Does the following situation sound familiar? From one minute to the other, your production servers grind to a halt, terse emails are complemented by equally hectic phone calls, and the first order of business is to get back up and running. After the dust settles, you’re usually left with a pile of log files and the assignment of figuring out what happened, why it happened, and what to do to keep it from happening again.
A common first step is trying to reproduce what has gone wrong. More often than not, this consumes a considerable amount of time that would be better spent on actually fixing the problem. In this first blog post of a series, I will present you a Step-by-Step Guide to Diagnose Stuck Transactions within minutes and show how a modern APM Solution helps to pinpoint common production problems, without spending hours on reproducing them at first.
The Problem: Response Time Increases
One of our customers deployed a new version of their prime web application, and for the first couple of days, everything seemed fine. One evening, their operations team was alerted about significantly increasing response time, and upon further investigation, they recognized that a Stuck Transaction was blocking their application. While restarting the server solved the problem from an operations perspective it was not a long term solution as currently processing transactions got canceled and users were thrown off the system.
Their APM solution automatically captures thread dumps in case of too long running or stuck transactions. These dumps assist developers with diagnosing the issue. Let’s take this example and walk through one of the problems often seen in a production environment: Diagnosing Stuck Transactions and Identifying the Root Cause.

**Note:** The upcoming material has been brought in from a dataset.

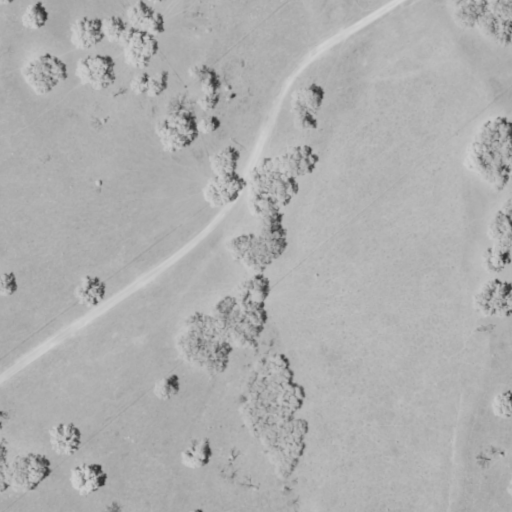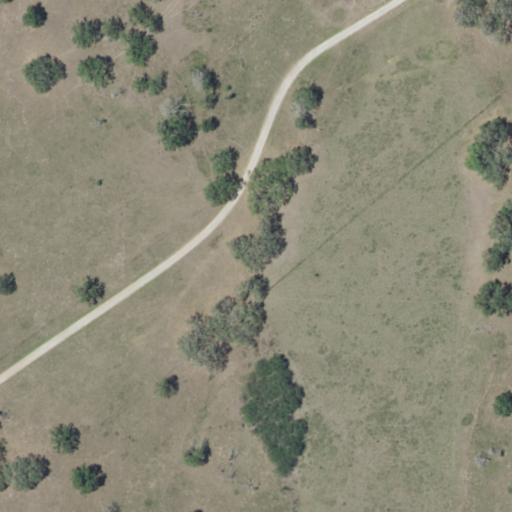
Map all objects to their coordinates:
road: (226, 214)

Step 1: Identify problematic JVM/CLR
To identify the correct thread dump to analyze, it’s important to know which server was affected by the stuck transaction, and at what time that happened.

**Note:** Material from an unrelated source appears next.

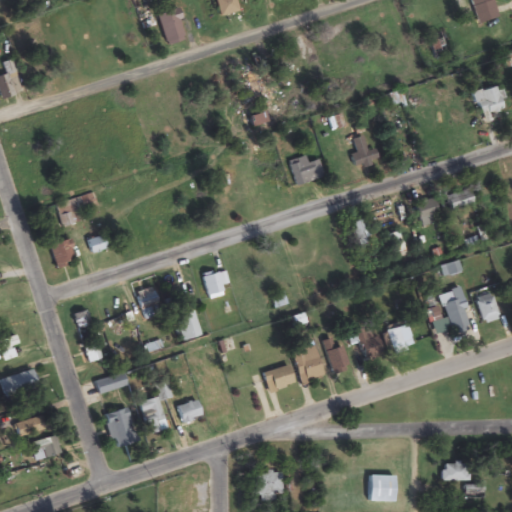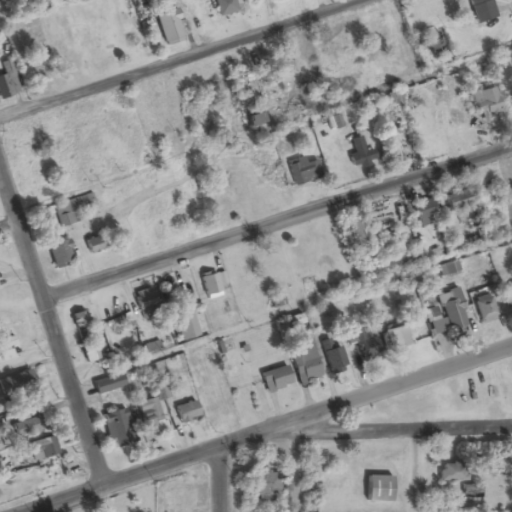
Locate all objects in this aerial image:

When drilling to the actual transactions that flow through that application server and focusing on the timeframe just before the server got restarted, I noticed a timed-out PurePath that spent 100% in sync time. This means that all it did was wait for one or more monitors, which makes it a likely culprit for our stuck transaction.

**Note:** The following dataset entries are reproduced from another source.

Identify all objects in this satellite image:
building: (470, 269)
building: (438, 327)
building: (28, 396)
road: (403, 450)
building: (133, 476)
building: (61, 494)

Step 2: Identify blocked threads
Having identified the affected application server, we can browse the list of available thread dumps and open the corresponding one.
When looking at the thread dump, threads can be grouped by their state to get a quick overview on how many threads the application executed when the dump was performed and how many of them were actually blocked. In this case, we are looking at four threads as the following screenshot shows:
Step 3: Identify root cause
Already the first one of these threads is the thread from our timed-out PurePath we looked at in Step 1 – identifiable by its ID. We also get the most important piece of information we need to identify the root cause: Which object is this thread waiting on, and who owns it?
Usually, the thread owning the object we are waiting for is highlighted in red. Given the number of threads in this dump, it’s unlikely to spot it this way, but search for the ID of the owning thread giving us the following information:
In this case, the method com.vaadin.ui.Table.unregisterPropertiesAndComponents is working on the same instance of ConfigurableReportsApplication that AbstractApplicationPortlet.handleRequest is waiting for. Having identified the thread, we have the full stack trace at hand in the lower pane, and can track down how this situation occurred.
Trying to reproduce such concurrency-related problems on a developer machine typically requires a major effort. If your APM solution fully supports collaboration between teams, all analysis steps described above can be performed in your local environment, without direct access to production servers. Using an APM solution like Compuware dynaTrace, it only took a couple of minutes to answer the crucial questions named above: we know exactly what happened and how it happened, and are thus also able to modify our application in a way to avoid this situation in the future.